How to convert an Avro message deserialized with an older version of the schema into the newer, compiled schema?

1.1k views Asked by At

Let's say I used avro-tools to generate code for v2 of "mySchema", and a message comes on a queue that was written with v1 of "mySchema". If I understand right, the best way to handle the situation is to realize that the message was written with v1 of "mySchema", get the v1 schema using a schema registry, and deserialize the message using v1.

At this point, is it at all possible to somehow convert the resulting objects into the corresponding fields and objects from the avro-tools generated code for v2?

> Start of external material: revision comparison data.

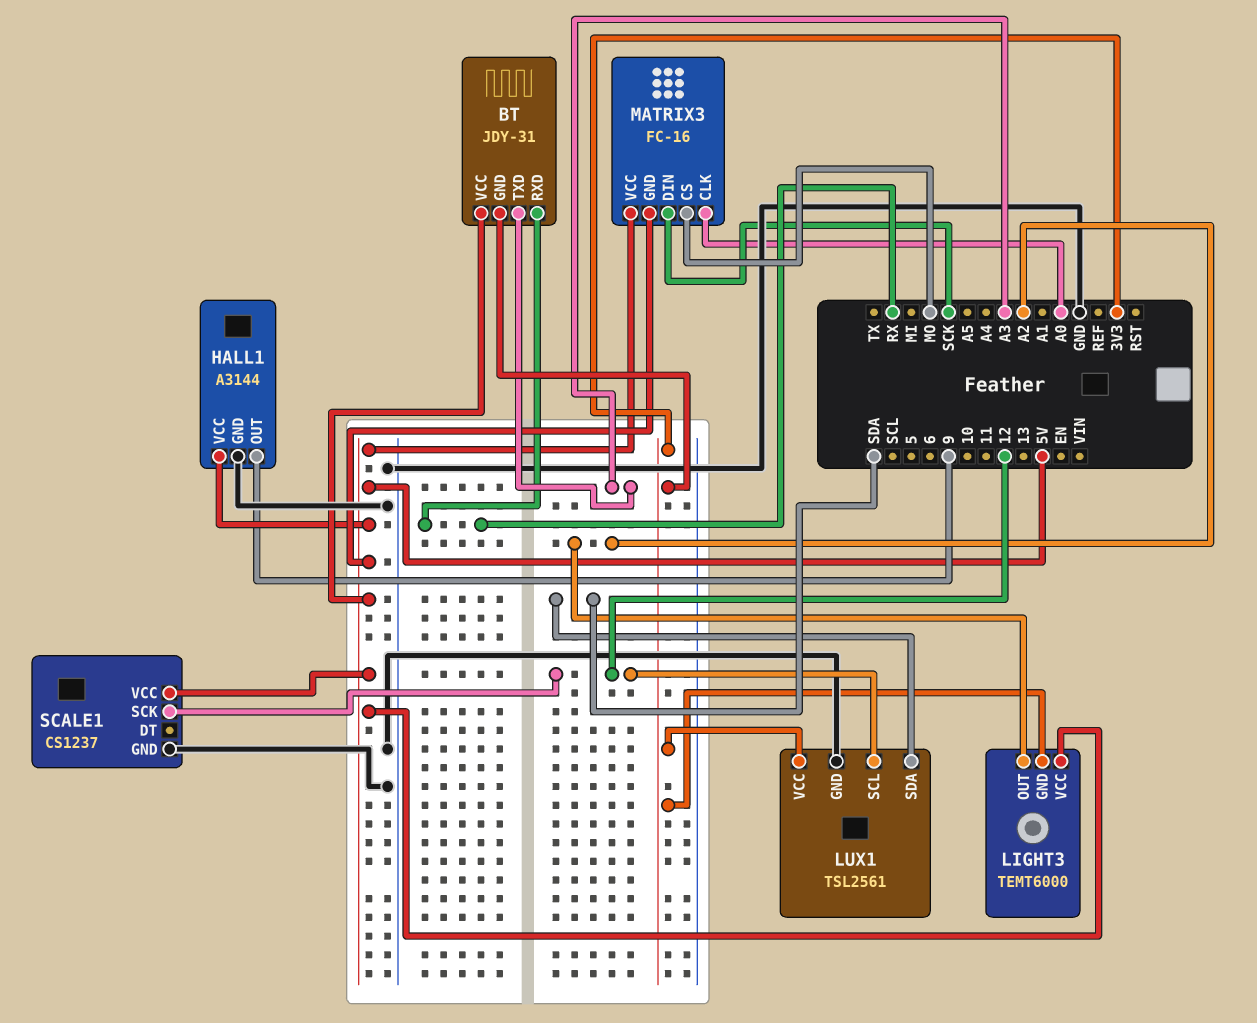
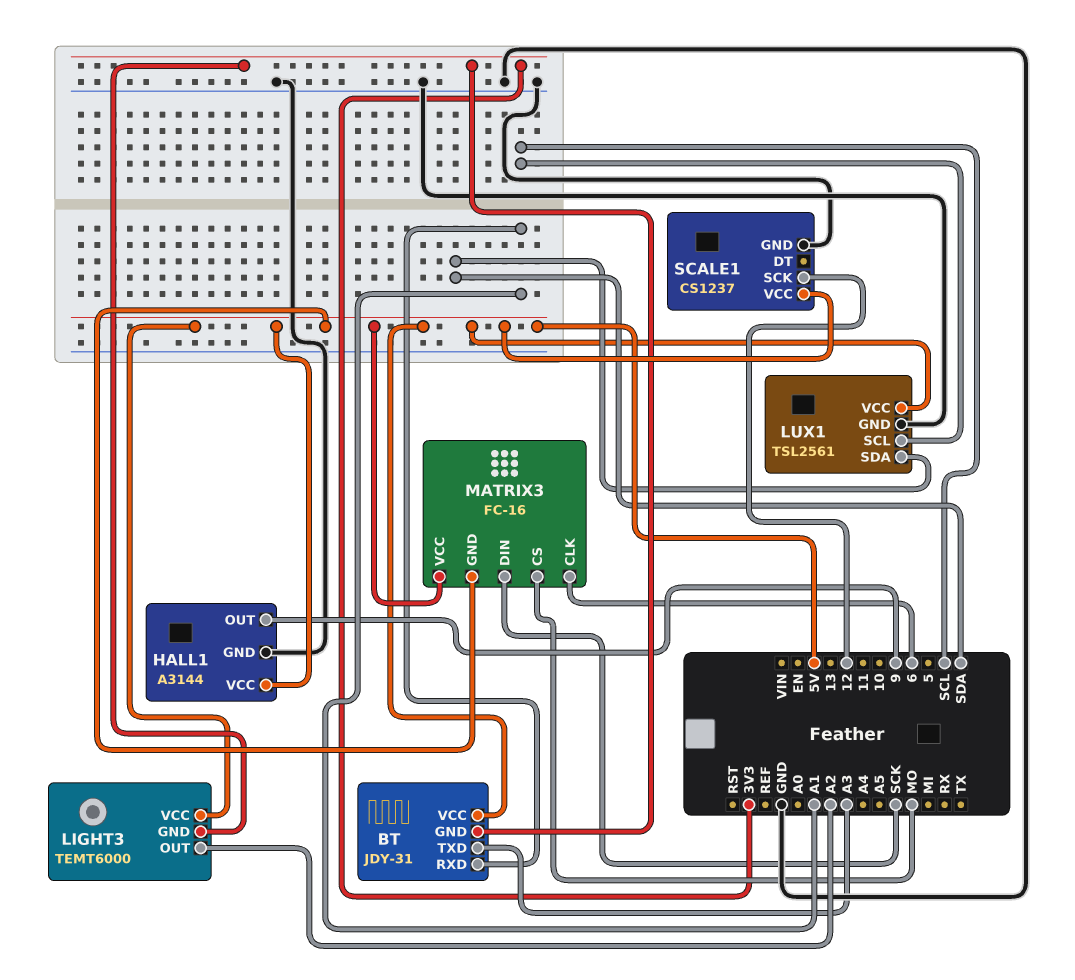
BT pin RXD: RX -> A1
LUX1 pin SCL: 12 -> SCL
LUX1 pin VCC: 3V3 -> 5V
MATRIX3 pin CLK: A0 -> 6

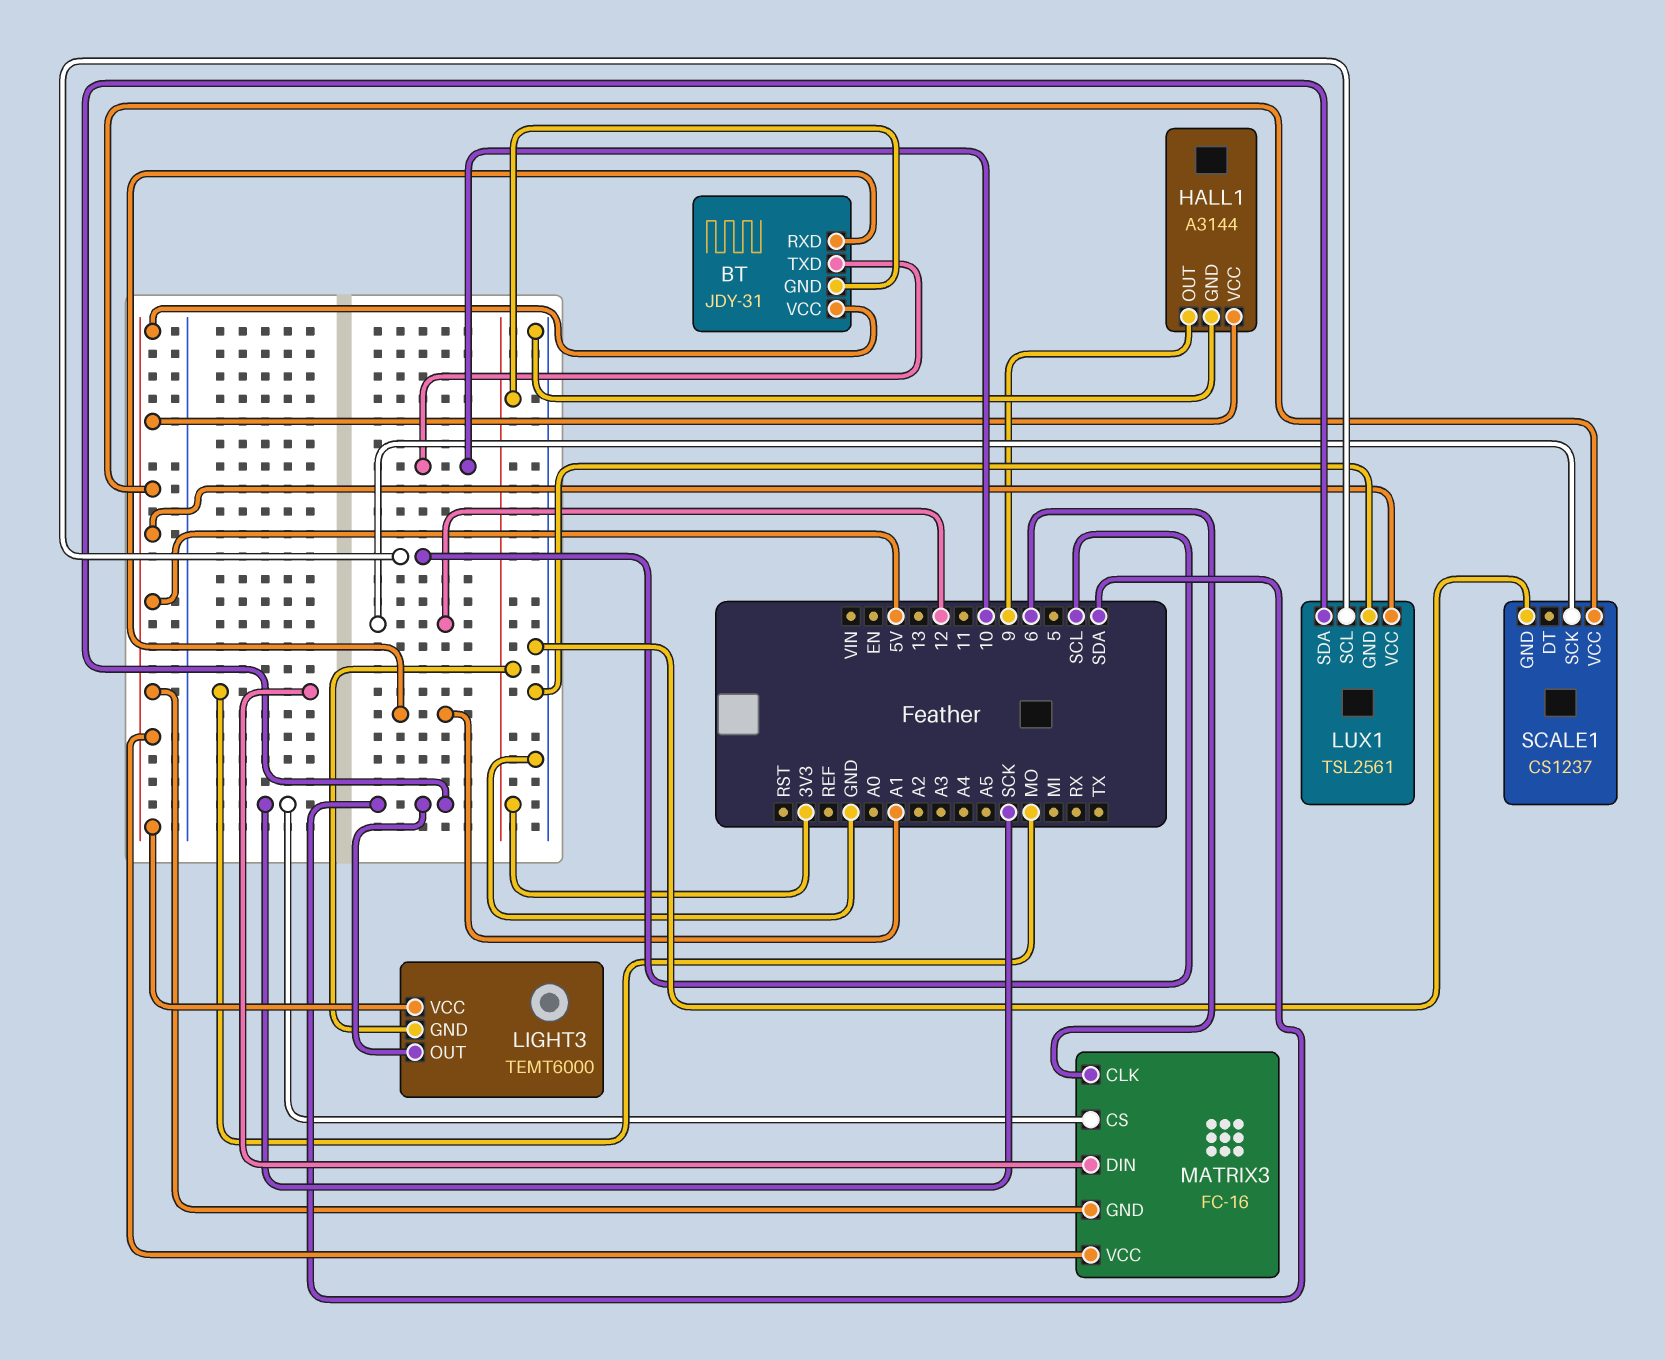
BT pin TXD: A3 -> 10
LIGHT3 pin OUT: A2 -> SDA
MATRIX3 pin CS: MO -> SCK
MATRIX3 pin DIN: SCK -> MO

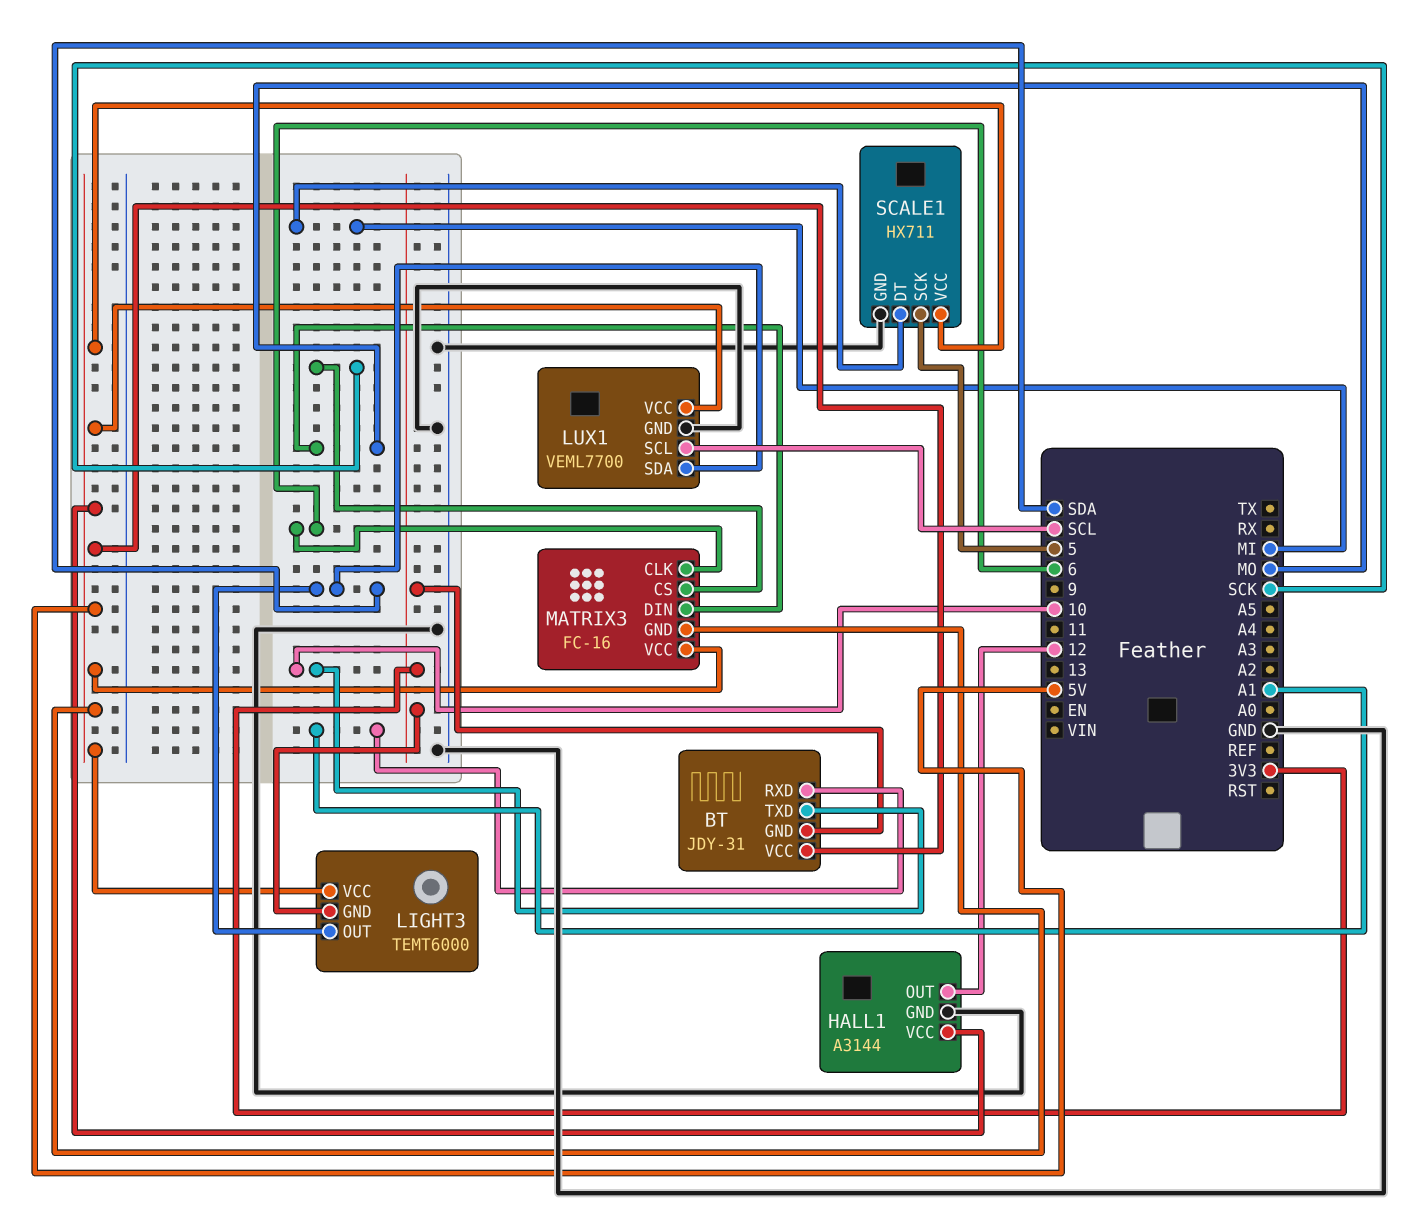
HALL1 pin OUT: 9 -> 12
LUX1: TSL2561 -> VEML7700
SCALE1: CS1237 -> HX711
SCALE1 pin DT: none -> MI
SCALE1 pin SCK: 12 -> 5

So far, it looks like the only way to handle the message results in a "GenericRecord" which requires string keys to access the values of the fields. I'd much prefer to use the generated code for v2 and turn any typos into compile errors instead of runtime errors, know the data type of the value while coding, and avoid setting up a bunch of enums to contain the string keys.

1

There are 1 answers

0
Stephen Kittelson On

Scott on the Avro users mailing list answered (https://lists.apache.org/thread.html/r2e77597fd20de1379fdd4287c02fc703a631cd2309f74f33d6a457b8%40%3Cuser.avro.apache.org%3E):

This code below returns type T and uses SpecificDatumReader.

final BinaryDecoder decoder = DecoderFactory.get().binaryDecoder(...);
final DatumReader<T> datumReader = new SpecificDatumReader<T>(v2Schema, v1Schema);
try {
    final T record = datumReader.read(null, decoder);
    return record;
} catch (java.io.IOException ioe) {
   // Handle it
}

My mistake was missing the T on new SpecificDatumReader<T>, so it was returning a GenericRecord instead of an instance of T.